Work instruction:
Retype the passage of the Thanksgiving post starting with "You said that we" and going on through "for our labor.".

*** Page text ***

11/25/2004

Thanksgiving - A Chance To Say, "Fuck the Church, Pass the Gravy":
Sure, sure, the act of "thanksgiving" is a religious thing, but the American Thanksgiving holiday is our greatest secular holiday. Sure, sure, we imbue it with various religious meanings, we may even pray over our meals, but, in the end, those are accessories to the ball gown of the holiday: it's just about community, us, in whatever community we decide to take part in - face-stuffing family, homeless shelter, football watchers at Hooters. In this time of frayed nerves, frayed states, frayed nations, the threads just a child's pull away from the fabric falling to pieces, let's remember that this holiday offers the redemptive hope of community. Like so many things in this life, it is illusory, but every once in a while it's okay to fantasize about something utopian.

(And then let's remember the first sucker of the American dream, Squanto, the Wampanoag guide without whom the Pilgrims would have been squatting in dirt hovels, dehydrating, starving, and shaken to death by disease. Thankfully he died in 1622 so he didn't have to see the destruction he helped bring to his people, to the land.)

Excerpted from the Iroquois, here's something of a prayer for the day:
Now the time has come!
Hear us, Lord of the Sky!
We are here to speak the truth,
for you do not hear lies,
We are your children, Lord of the Sky.

Now in the beginning of all things
You provided that we inherit your creation
You said: I shall make the earth
on which people shall live
And they shall look to the earth as their mother
And they shall say, "It is she who supports us."
You said that we should always be thankful
For our earth and for each other
So it is that we are gathered here
We are your children, Lord of the Sky.

Now again the smoke rises
And again we offer prayers
You said that food should be placed beside us
And it should be ours in exchange for our labor.

*** End of Page text ***
*** Stored data ***

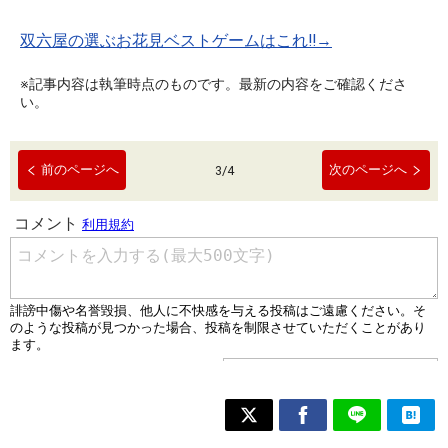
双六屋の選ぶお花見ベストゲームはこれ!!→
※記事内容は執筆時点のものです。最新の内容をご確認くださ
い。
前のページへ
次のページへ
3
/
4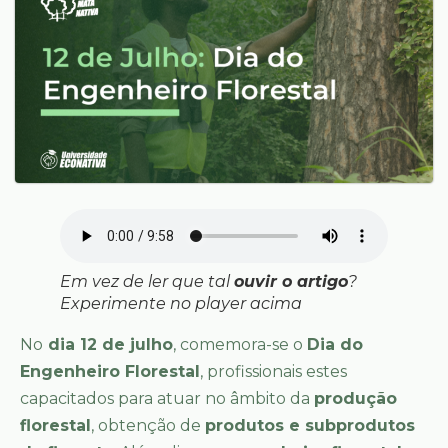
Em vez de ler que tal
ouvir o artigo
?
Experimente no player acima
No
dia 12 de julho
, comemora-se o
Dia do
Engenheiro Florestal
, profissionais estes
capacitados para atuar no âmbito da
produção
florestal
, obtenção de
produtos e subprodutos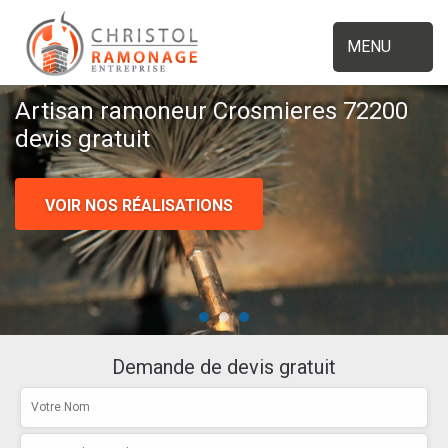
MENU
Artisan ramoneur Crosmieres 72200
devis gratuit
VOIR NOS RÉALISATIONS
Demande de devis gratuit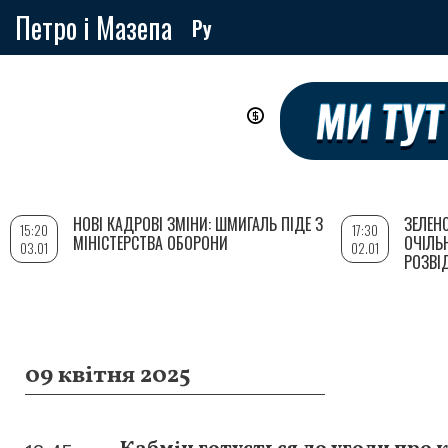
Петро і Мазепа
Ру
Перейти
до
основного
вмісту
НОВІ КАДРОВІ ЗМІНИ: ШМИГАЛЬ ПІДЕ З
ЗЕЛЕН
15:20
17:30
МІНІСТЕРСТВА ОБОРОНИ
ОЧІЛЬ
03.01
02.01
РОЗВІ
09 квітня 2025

*** End of Stored data ***

Response below:
You said that we should always be thankful
For our earth and for each other
So it is that we are gathered here
We are your children, Lord of the Sky.

Now again the smoke rises
And again we offer prayers
You said that food should be placed beside us
And it should be ours in exchange for our labor.